Sources consistently record that Edward, 1651 - 1697, was born in Wilmslow Powell, Cheshire, England and died at "Falls MM, Bucks County, Pennsylvania". Edward married Sarah Burgess, 10 years his junior. She survived his death by 10 years. Source, see citation 1016 and 1017, Family Tree Maker. This source lists the last two children, Phoebe, born 1685 in Morley Meeting House in Pownall Fee, and Martha, born 1687, in Darby Meeting House, Pennsylvania. If true this would date Edward's arrival in America within those two years. Note. The source does not list John Pearson, 1728 - 1790, as a child of Edward and Sarah. this needs to be reconciled.

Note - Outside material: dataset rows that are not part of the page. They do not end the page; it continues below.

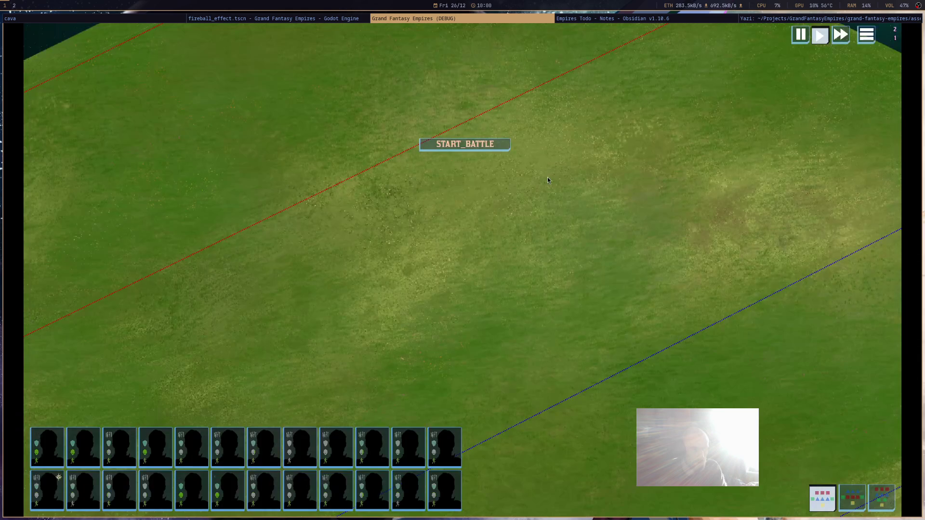
{"action": "left_click", "coordinate": [808, 438]}
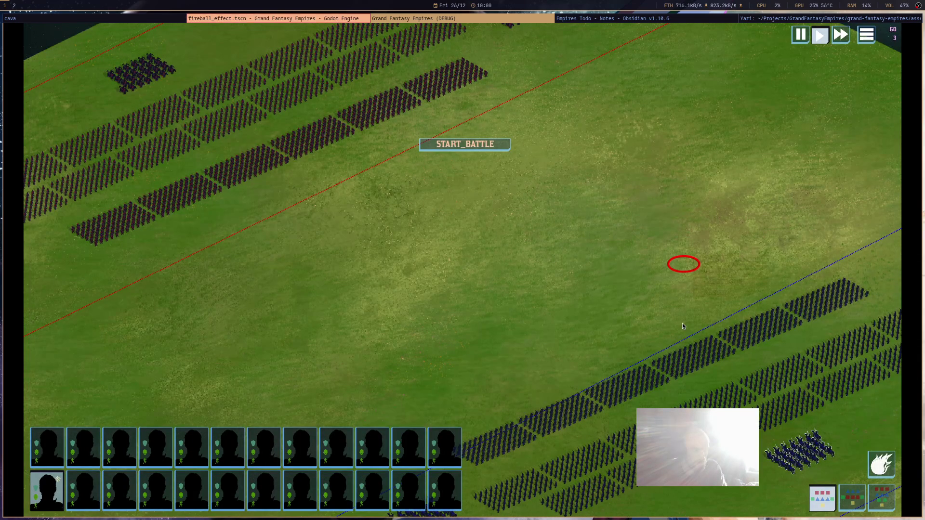
{"action": "left_click", "coordinate": [343, 21]}
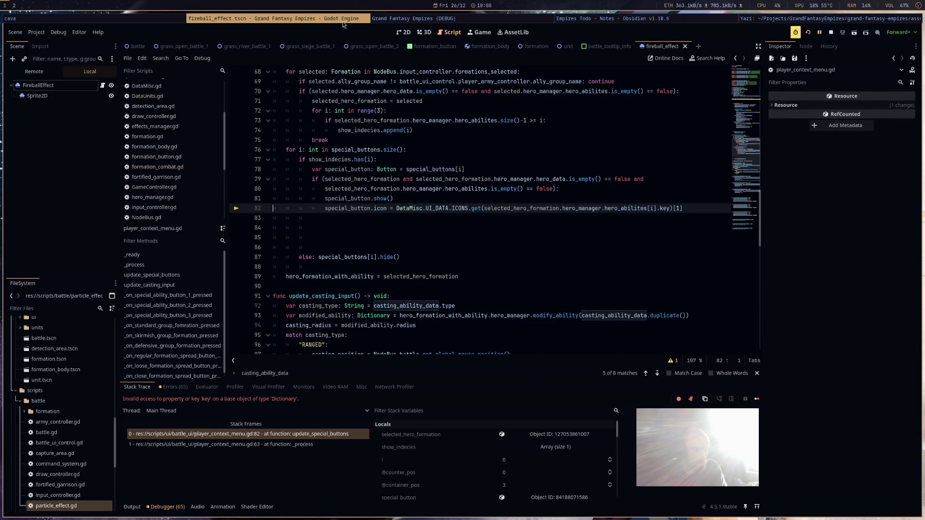
Comment out casting_ability_data.clear() on line 49 with Ctrl+K, then stop the running game.
{"action": "scroll", "coordinate": [236, 205], "scroll_direction": "up", "scroll_amount": 4}
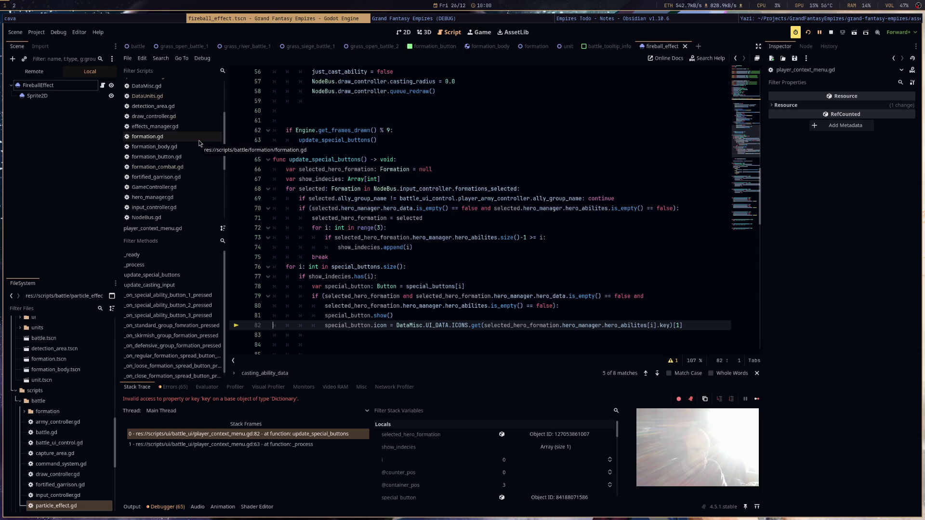
{"action": "scroll", "coordinate": [499, 288], "scroll_direction": "down", "scroll_amount": 2}
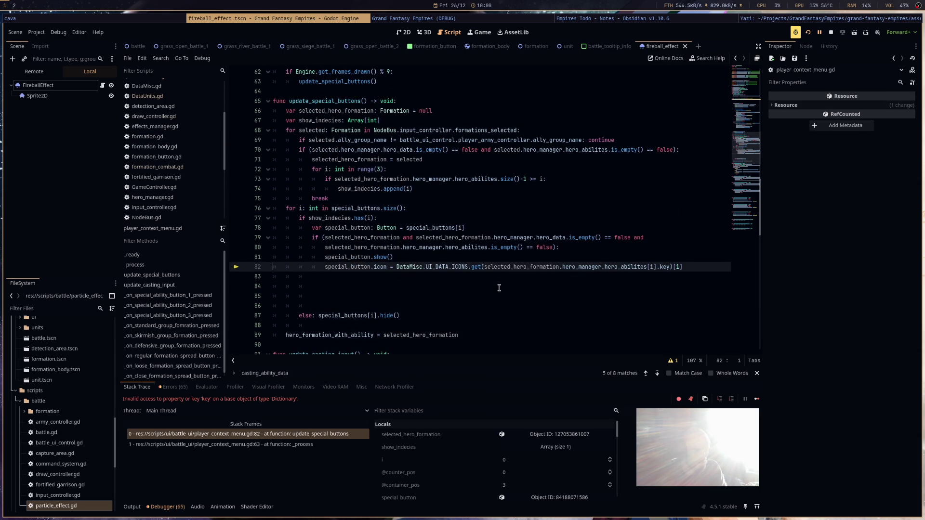
{"action": "scroll", "coordinate": [499, 288], "scroll_direction": "up", "scroll_amount": 9}
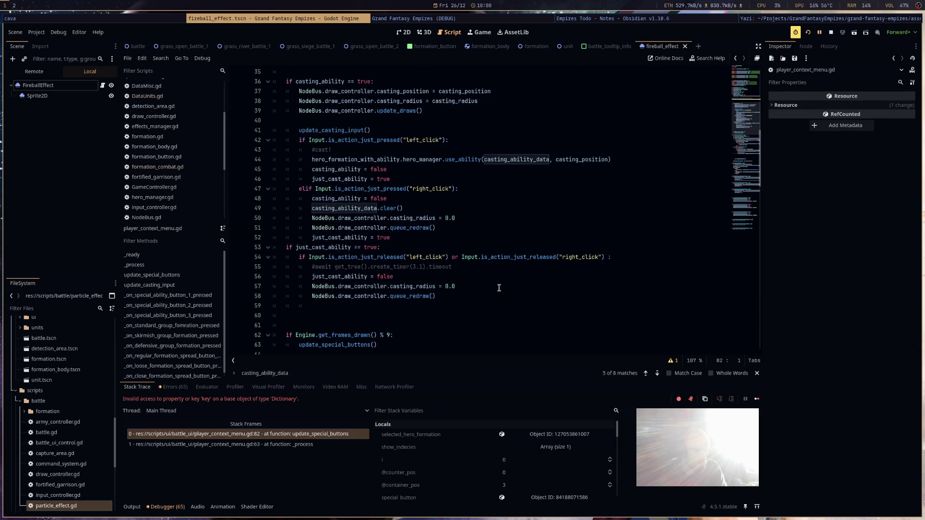
{"action": "left_click_drag", "start_coordinate": [403, 208], "coordinate": [310, 208]}
{"action": "key", "text": "BackSpace"}
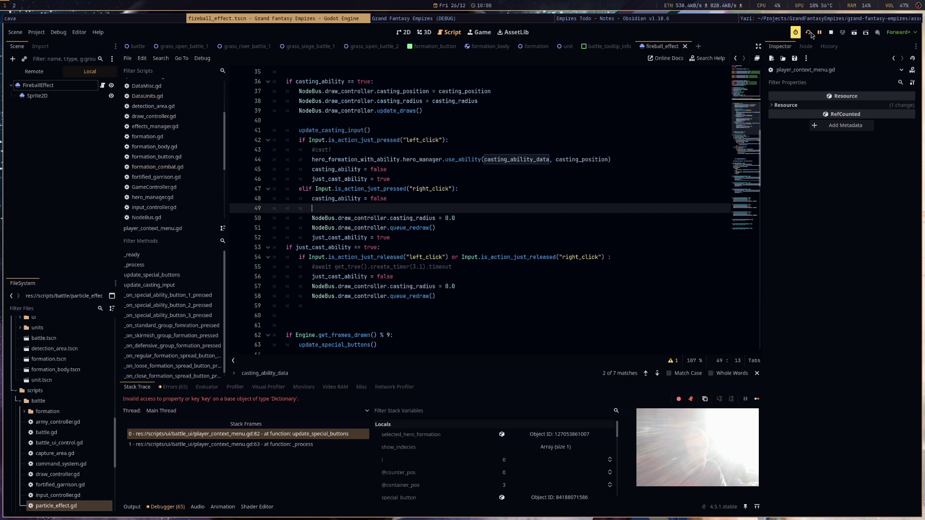
{"action": "key", "text": "ctrl+z"}
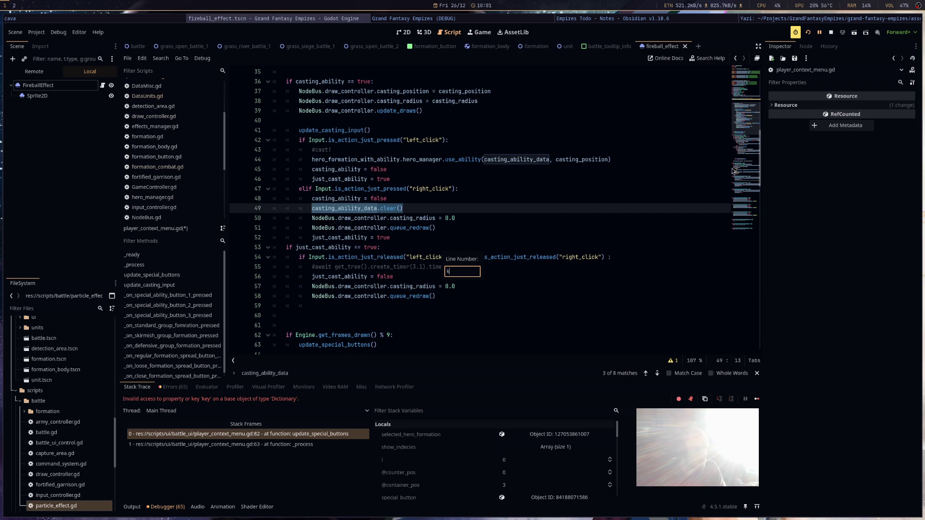
{"action": "key", "text": "ctrl+k"}
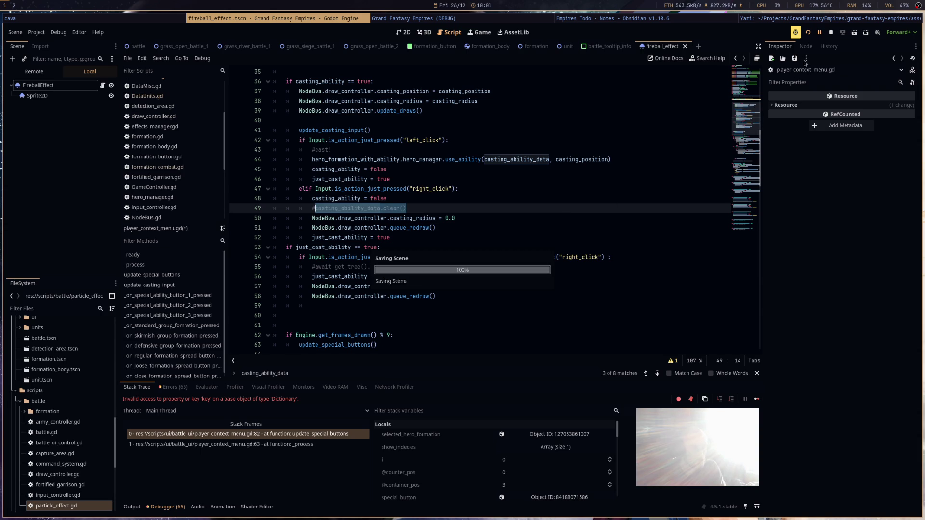
{"action": "left_click", "coordinate": [808, 33]}
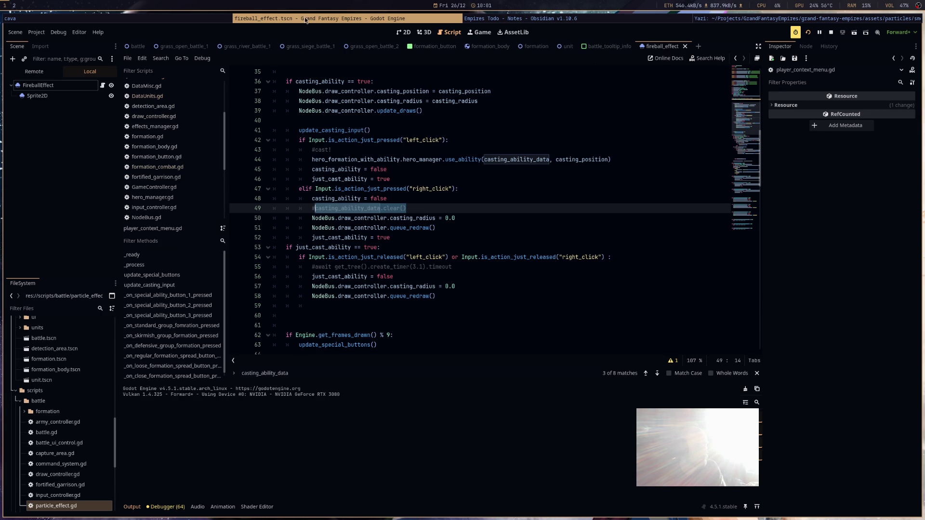
Restart the game, pan the battlefield and cast a fireball at a blue unit.
{"action": "left_click", "coordinate": [831, 31]}
{"action": "left_click", "coordinate": [808, 32]}
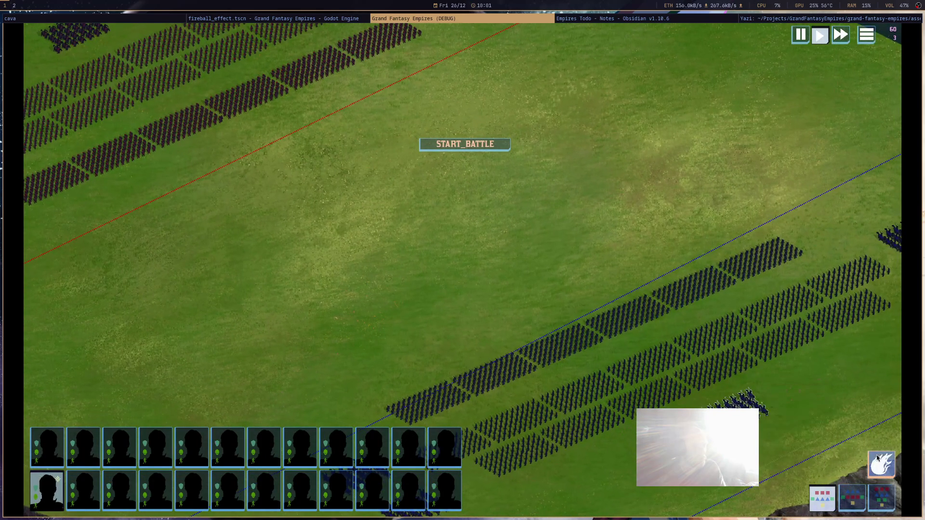
{"action": "mouse_move", "coordinate": [685, 303]}
{"action": "mouse_move", "coordinate": [791, 338]}
{"action": "left_mouse_down"}
{"action": "mouse_move", "coordinate": [701, 345]}
{"action": "mouse_move", "coordinate": [562, 400]}
{"action": "left_mouse_up"}
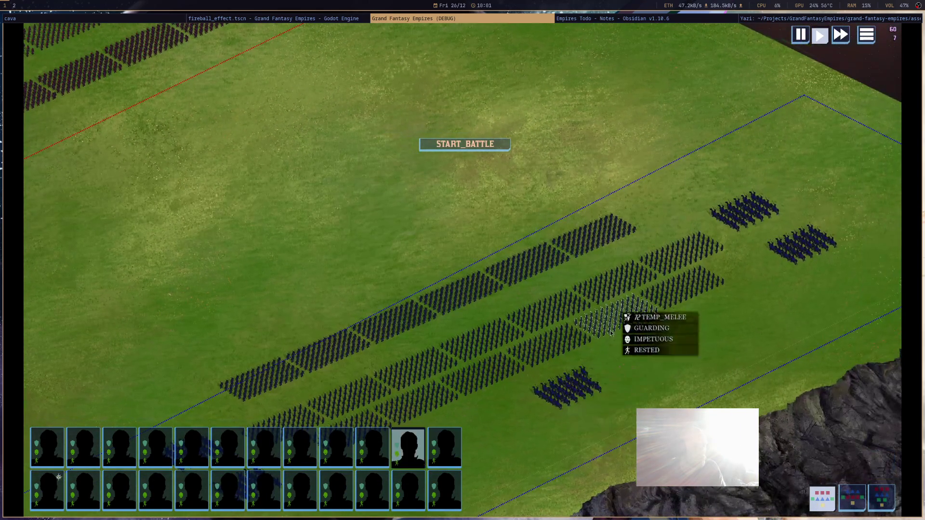
{"action": "left_click", "coordinate": [881, 465]}
{"action": "left_click", "coordinate": [533, 275]}
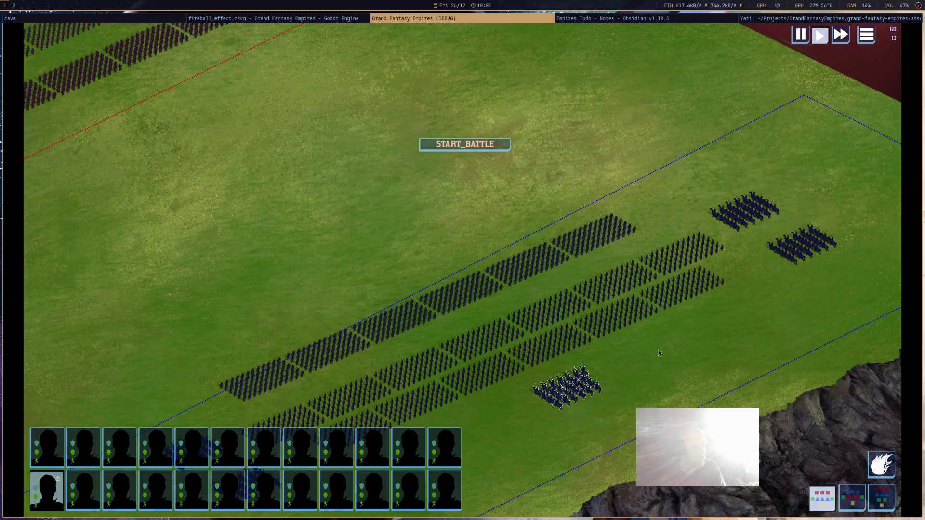
{"action": "left_click_drag", "start_coordinate": [606, 363], "coordinate": [771, 348]}
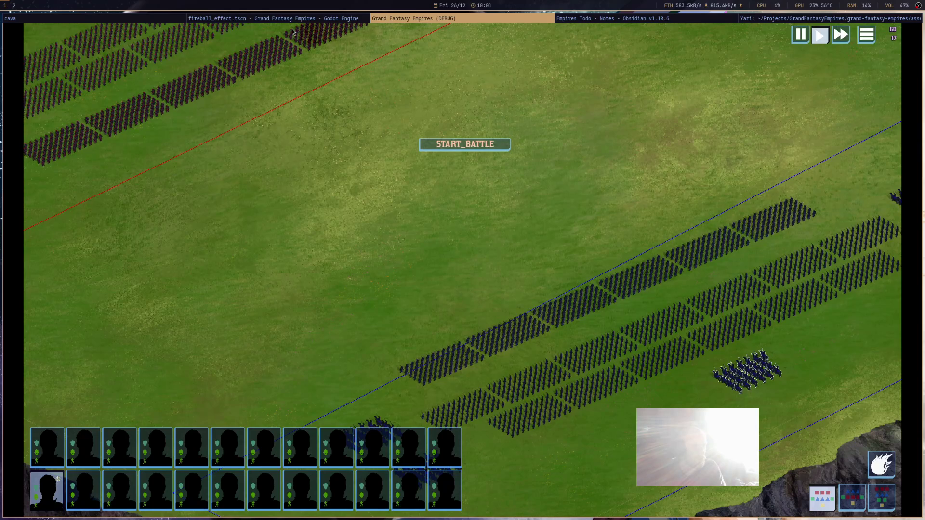
Back in the editor, append the comment '#there may be a duplication error i cant find' to line 49.
{"action": "left_click", "coordinate": [304, 19]}
{"action": "left_click", "coordinate": [442, 209]}
{"action": "type", "text": "#t"}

Fallsington (Falls) Meeting House 1933
The Falls MM referred to where Edward died is a reference to Fallsington Meeting House at 9300 New Falls Road in Meetinghouse Square near the intersection of New Falls and Tyburn Roads, in Fallsington. Today, the area is part of the city of Levittown. It was the first Friends meeting established in Bucks County, which, itself, was established in 1682. As a witness to Friends' testimony for simplicity, no gravestones were used until the 1850's. Image from Some Old Quaker Meeting House in Pennsylvania and part of Ancestry.com. the original meeting house no longer exists, and what is pictured is a building constructed in 1789. The building today is operated by the Friends as a Day Care Center.

For additional information on the meeting house, see the above source and  Historic Fallsington.